I shrink when he asks me what I think, shocked that he is seeking out my advice. We have known each other for no more than 30 minutes, and moreover, who am I, a secular Jew, to advise a priest about something that I imagine is considered blasphemy. I offer my reflections… because we are from very different worlds; because we will never encounter one another again; because there is nothing to lose. When I get back home, I cannot resist googling him, because I have my doubts he is for real. And there he is, exactly as he has portrayed himself, a suburban priest, working in a traditional parish that has a choir and a social action committee, and a successful capital campaign he has described to me.

I get to thinking about the people I’ve met on planes with whom I’ve had intimate conversations. In fact, the reason I started this blog is because of an amazing blogger – Ann Handley – who spent a few hours as my seat-mate from Boston to LA, extolling the benefits of blogging. She is my only plane friend with whom I have maintained contact. (see Ann’s book, co-authored with C.C. Chapman, called Content Rules: How to Create Killer Blogs, Podcasts, Videos, eBooks and Webinars –

What is it about that suspended time spent with a stranger, tens of thousands of feet above the ground? Perhaps it is the anonymity of the relationship. Or maybe these immediate zing-like bonds are inspired by a basic fear of flying, allowing us to use our potential last moment of connection to share the story of our lives. Or perhaps it’s simply to fend off sheer boredom, a way to make time pass quickly, or a way to experience adventure in a closed capsule where nothing can go horribly wrong. I’m not always up for a chat; there are certainly times that I appreciate the solitude of plane time, where it is easier to concentrate on work or a book or knitting without interruption. And I’m certainly not alone there, as tons of travelers dig into their ipads and spread sheets.

But I often welcome these contacts, and occasionally they “pay off” unexpectedly. I once told a woman with whom I was chatting in the back of the plane that I was considering leaving my consulting work and getting a stable job. To this total stranger, I posited that I should probably be “settled” into a “regular” job sooner than later. Why did I divulge this internal dilemma that I hadn’t shared with anyone else? We had known each other for a sum total of 20 minutes. But she listened well, and her advice was pivotal in my thinking. Either she was a quick read or she was very lucky, but whatever she said clicked, and I am forever grateful.

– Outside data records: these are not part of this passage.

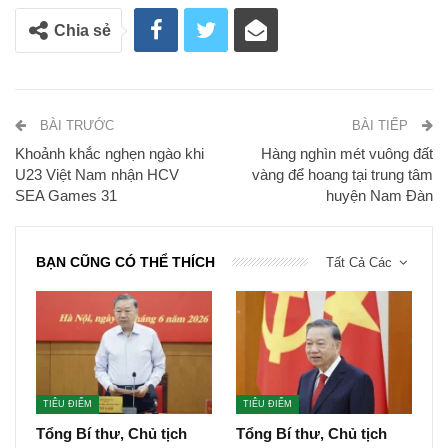
Chia sẻ
BÀI TRƯỚC
BÀI TIẾP
Khoảnh khắc nghẹn ngào khi
Hàng nghìn mét vuông đất
U23 Việt Nam nhận HCV
vàng để hoang tại trung tâm
SEA Games 31
huyện Nam Đàn
BẠN CŨNG CÓ THỂ THÍCH
Tất Cả Các
TIÊU ĐIỂM
TIÊU ĐIỂM
Tổng Bí thư, Chủ tịch
Tổng Bí thư, Chủ tịch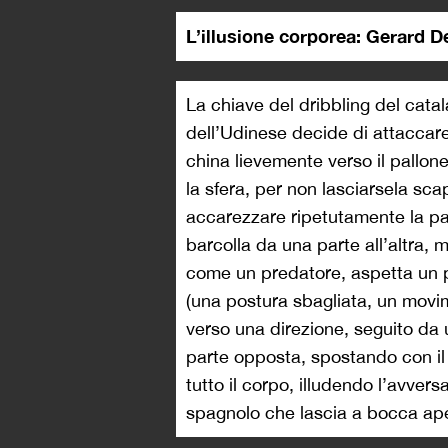
L’illusione corporea: Gerard D
La chiave del dribbling del catal
dell’Udinese decide di attaccare
china lievemente verso il pallon
la sfera, per non lasciarsela sc
accarezzare ripetutamente la pal
barcolla da una parte all’altra, 
come un predatore, aspetta un p
(una postura sbagliata, un movime
verso una direzione, seguito da 
parte opposta, spostando con i
tutto il corpo, illudendo l’avvers
spagnolo che lascia a bocca aper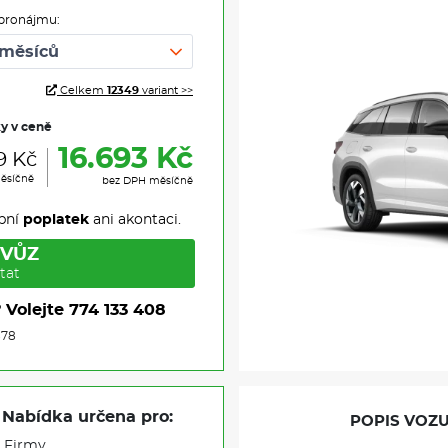
pronájmu:
Celkem
12349
variant >>
ky v ceně
16.693 Kč
9 Kč
ěsíčně
bez DPH měsíčně
pní
poplatek
ani akontaci.
 VŮZ
tat
?
Volejte
774 133 408
878
Nabídka určena pro:
POPIS VOZU
Firmy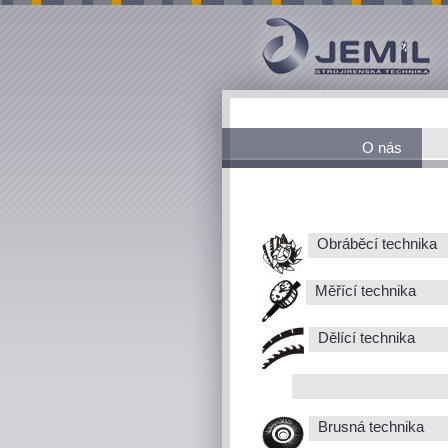
O nás
Obráběcí technika
Měřící technika
Dělící technika
Brusná technika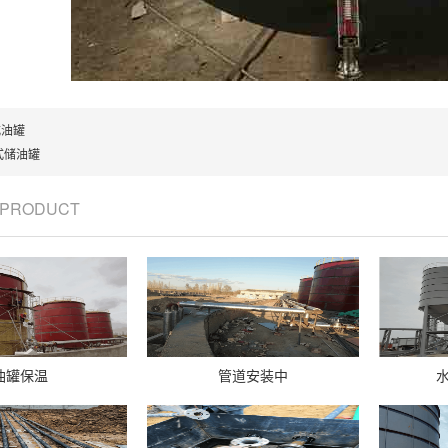
式油罐
式储油罐
/ PRODUCT
油罐保温
管道安装中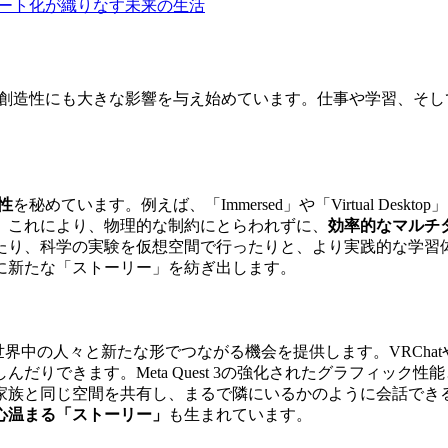
スマート化が織りなす未来の生活
日常生活や創造性にも大きな影響を与え始めています。仕事や学習、
性
を秘めています。例えば、「Immersed」や「Virtual D
。これにより、物理的な制約にとらわれずに、
効率的なマルチ
り、科学の実験を仮想空間で行ったりと、より実践的な学習体験が実
に新たな「ストーリー」を紡ぎ出します。
界中の人々と新たな形でつながる機会を提供します。VRChatや
だりできます。Meta Quest 3の強化されたグラフィック
家族と同じ空間を共有し、まるで隣にいるかのように会話でき
心温まる「ストーリー」
も生まれています。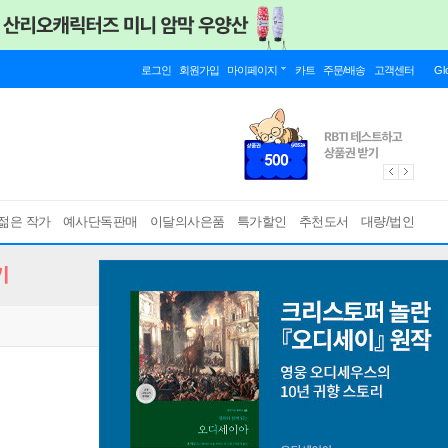
로그인
회원가입
마이페이지
카트
주문/배송
고객센터
Gl
젊은 작가
예사단독판매
이달의사은품
특가할인
추천도서
대량/법인
기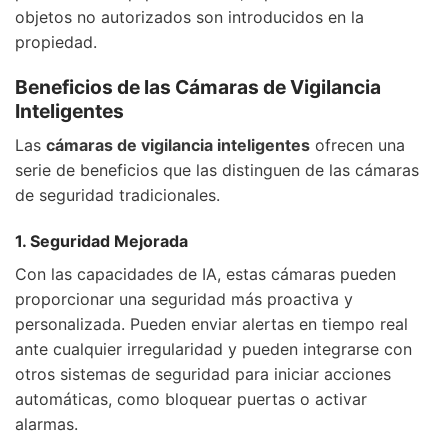
objetos no autorizados son introducidos en la
propiedad.
Beneficios de las Cámaras de Vigilancia
Inteligentes
Las
cámaras de vigilancia inteligentes
ofrecen una
serie de beneficios que las distinguen de las cámaras
de seguridad tradicionales.
1. Seguridad Mejorada
Con las capacidades de IA, estas cámaras pueden
proporcionar una seguridad más proactiva y
personalizada. Pueden enviar alertas en tiempo real
ante cualquier irregularidad y pueden integrarse con
otros sistemas de seguridad para iniciar acciones
automáticas, como bloquear puertas o activar
alarmas.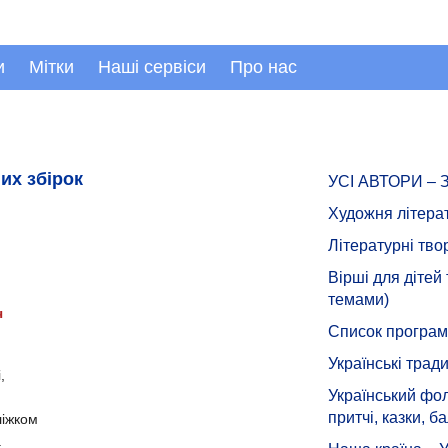
и
Мітки
Наші сервіси
Про нас
их збірок
УСІ АВТОРИ –
Художня літера
Літературні тво
Вірші для дітей
темами)
ч
Список програмн
Українські тради
,
Український фол
,
притчі, казки, ба
ліжком
.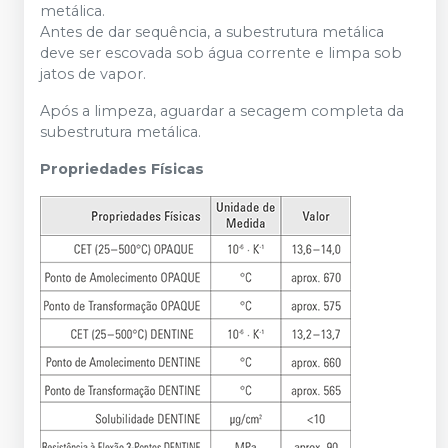
metálica.
Antes de dar sequência, a subestrutura metálica
deve ser escovada sob água corrente e limpa sob
jatos de vapor.
Após a limpeza, aguardar a secagem completa da
subestrutura metálica.
Propriedades Físicas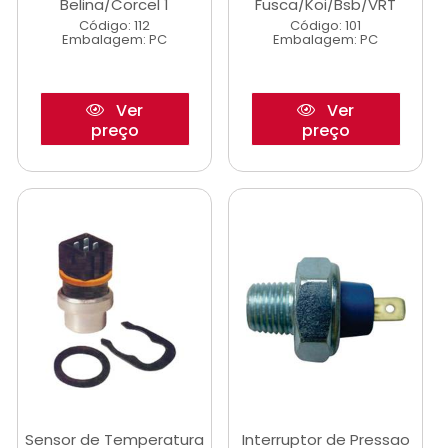
Belina/Corcel 1
Fusca/Koi/Bsb/VRT
Código: 112
Código: 101
Embalagem: PC
Embalagem: PC
Ver
Ver
preço
preço
Sensor de Temperatura
Interruptor de Pressao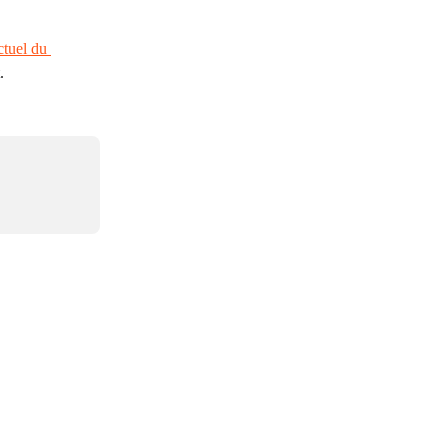
ctuel du 
.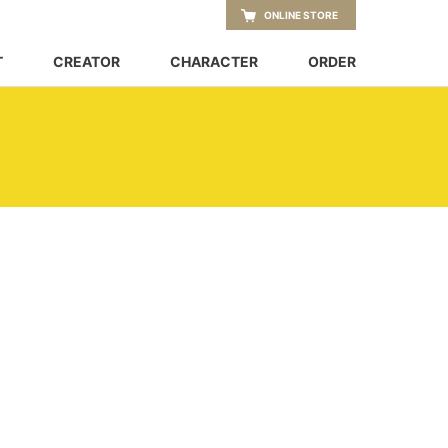
ONLINE STORE
T
CREATOR
CHARACTER
ORDER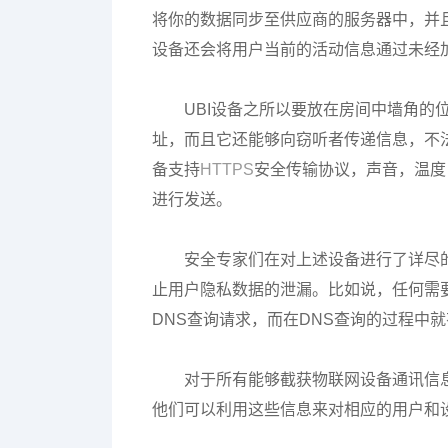
将你的数据同步至供应商的服务器中，并
设备还会将用户当前的活动信息通过未经加密
UBI设备之所以要放在房间中墙角
址，而且它还能够向窃听者传递信息，不
备支持
HTTPS
安全传输协议，声音，温度，
进行发送。
安全专家们在对上述设备进行了详尽
止用户隐私数据的泄漏。比如说，任何需
DNS查询请求，而在DNS查询的过程中
对于所有能够截获物联网设备通讯信
他们可以利用这些信息来对相应的用户和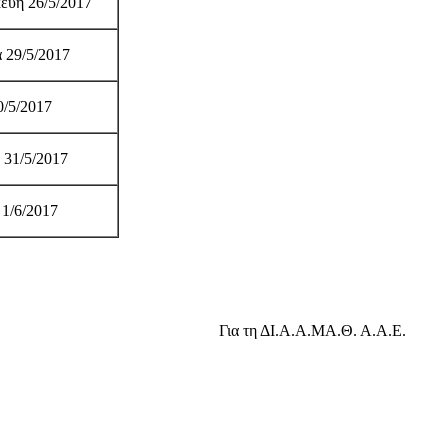
ευή 26/5/2017
 29/5/2017
0/5/2017
 31/5/2017
1/6/2017
Για τη ΔΙ.Α.Α.ΜΑ.Θ. Α.Α.Ε.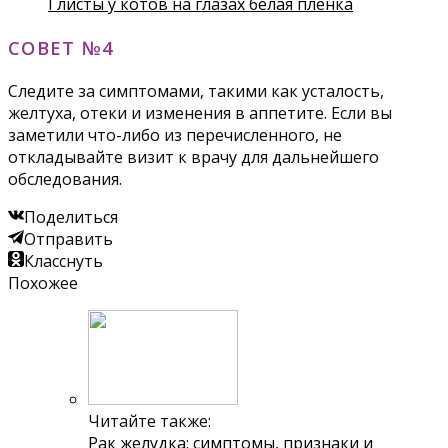
Глисты у котов на глазах белая пленка
СОВЕТ №4
Следите за симптомами, такими как усталость,
желтуха, отеки и изменения в аппетите. Если вы
заметили что-либо из перечисленного, не
откладывайте визит к врачу для дальнейшего
обследования.
Поделиться
Отправить
Класснуть
Похожее
Читайте также:
Рак желудка: симптомы, признаки и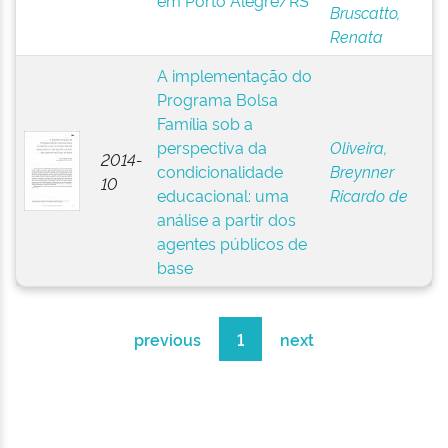
em Porto Alegre/RS
Bruscatto,
Renata
A implementação do
Programa Bolsa
Família sob a
perspectiva da
Oliveira,
2014-
condicionalidade
Breynner
10
educacional: uma
Ricardo de
análise a partir dos
agentes públicos de
base
previous
1
next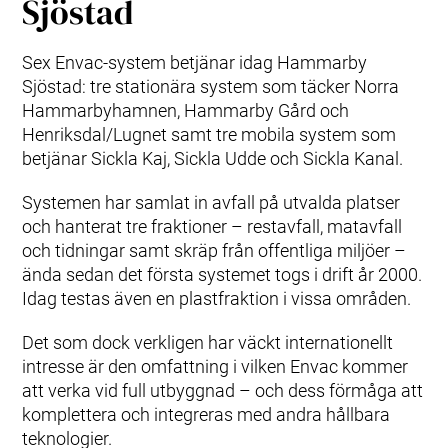
Sjöstad
Sex Envac-system betjänar idag Hammarby
Sjöstad: tre stationära system som täcker Norra
Hammarbyhamnen, Hammarby Gård och
Henriksdal/Lugnet samt tre mobila system som
betjänar Sickla Kaj, Sickla Udde och Sickla Kanal.
Systemen har samlat in avfall på utvalda platser
och hanterat tre fraktioner – restavfall, matavfall
och tidningar samt skräp från offentliga miljöer –
ända sedan det första systemet togs i drift år 2000.
Idag testas även en plastfraktion i vissa områden.
Det som dock verkligen har väckt internationellt
intresse är den omfattning i vilken Envac kommer
att verka vid full utbyggnad – och dess förmåga att
komplettera och integreras med andra hållbara
teknologier.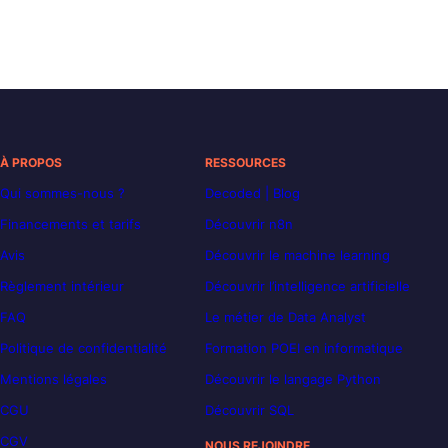
À PROPOS
RESSOURCES
Qui sommes-nous ?
Decoded | Blog
Financements et tarifs
Découvrir n8n
Avis
Découvrir le machine learning
Règlement intérieur
Découvrir l’intelligence artificielle
FAQ
Le métier de Data Analyst
Politique de confidentialité
Formation POEI en informatique
Mentions légales
Découvrir le langage Python
CGU
Découvrir SQL
CGV
NOUS REJOINDRE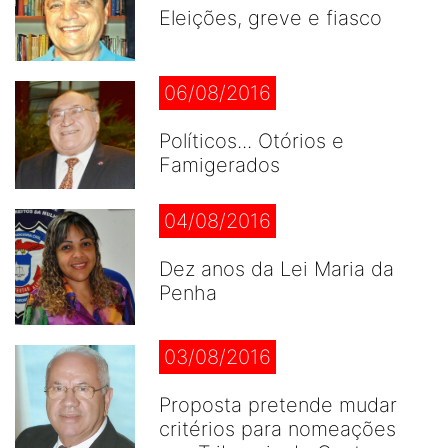
Eleições, greve e fiasco
06/08/2016
Políticos... Otórios e
Famigerados
04/08/2016
Dez anos da Lei Maria da
Penha
03/08/2016
Proposta pretende mudar
critérios para nomeações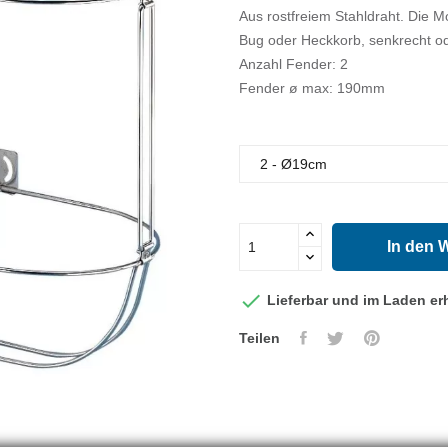
Aus rostfreiem Stahldraht. Die 
Bug oder Heckkorb, senkrecht od
Anzahl Fender: 2
Fender ø max: 190mm
In den 

Lieferbar und im Laden erh
Teilen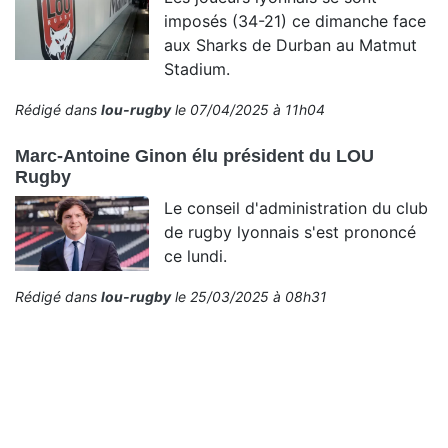
imposés (34-21) ce dimanche face
aux Sharks de Durban au Matmut
Stadium.
Rédigé dans
lou-rugby
le 07/04/2025 à 11h04
Marc-Antoine Ginon élu président du LOU
Rugby
Le conseil d'administration du club
de rugby lyonnais s'est prononcé
ce lundi.
Rédigé dans
lou-rugby
le 25/03/2025 à 08h31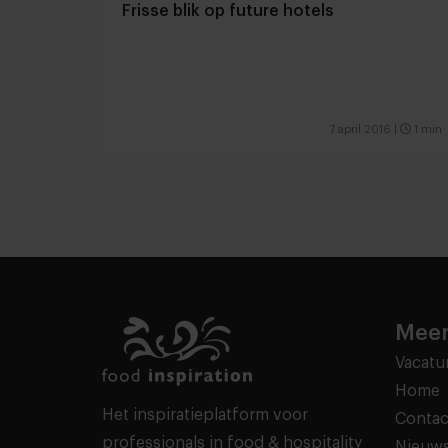
Frisse blik op future hotels
7 april 2016
|
1 min
Meer
Vacatu
Home
Het inspiratieplatform voor
Contac
professionals in food & hospitality
Nieuws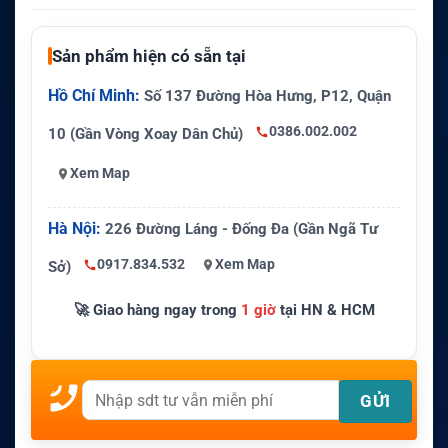
Sản phẩm hiện có sẵn tại
Hồ Chí Minh:
Số 137 Đường Hòa Hưng, P12, Quận
0386.002.002
10 (Gần Vòng Xoay Dân Chủ)
Xem Map
Hà Nội:
226 Đường Láng - Đống Đa (Gần Ngã Tư
0917.834.532
Xem Map
Sở)
🚀 Giao hàng ngay trong
1 giờ
tại HN & HCM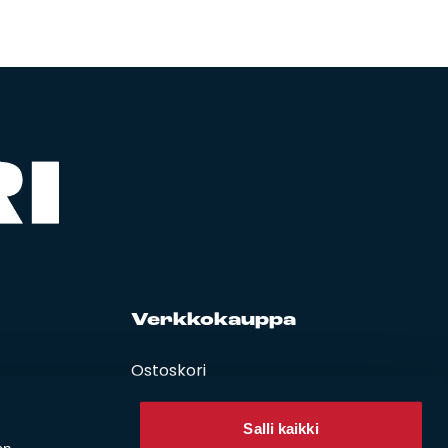
Verk­ko­kaup­pa
Ostoskori
Oma tili
Käyttöehdot
Salli kaikki
Peruuta verkkokauppatilauksesi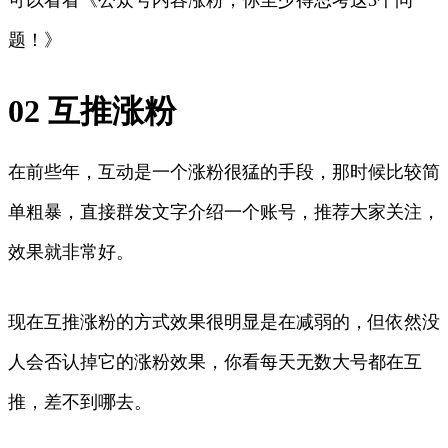
题！》
02 互推涨粉
在前些年，互动是一个涨粉很猛的手段，那时候比较简
单粗暴，直接群发文字介绍一个账号，推荐大家关注，
效果就非常好。
现在互推涨粉的方式效果很明显是在减弱的，但依然没
人会否认掉它的涨粉效果，你看每天无数大号都在互
推，差不到哪去。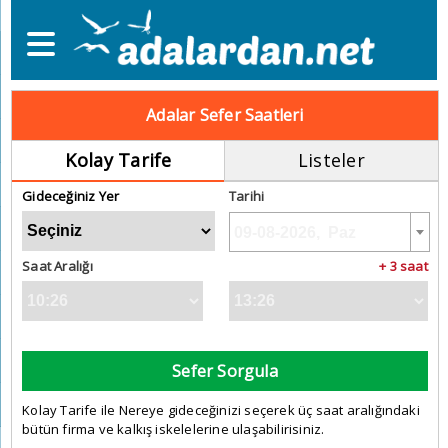
Adalar Sefer Saatleri
Kolay Tarife
Listeler
Gideceğiniz Yer
Tarihi
Saat Aralığı
+ 3 saat
Sefer Sorgula
Kolay Tarife ile Nereye gideceğinizi seçerek üç saat aralığındaki
bütün firma ve kalkış iskelelerine ulaşabilirisiniz.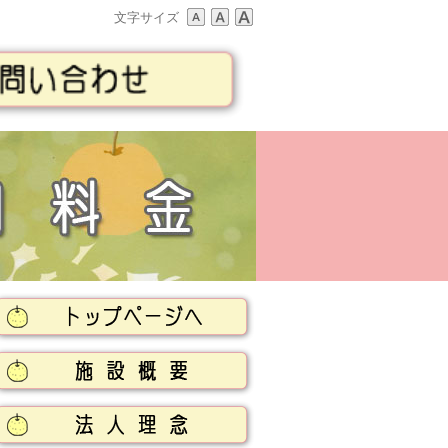
文字サイズ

My friendships have extended to the flight attendants. On the way to Minneapolis, one flight attendant sold me a pair of orange-y glass earrings right off her ears that I love – designed and created by her daughter. On the way back from New Orleans, another flight attendant confessed that she hated her job and asked me to keep a look-out for her. And yet another gave me great advice about how to find a deal on his airline. It’s likely that I’ll never see any of these people again, and that is the beauty of it.

I used to hate getting on a plane because of my fear of flying. Many trips later, I now anticipate the opportunity to observe a slice of the universe, trapped together, as we all are, in close quarters.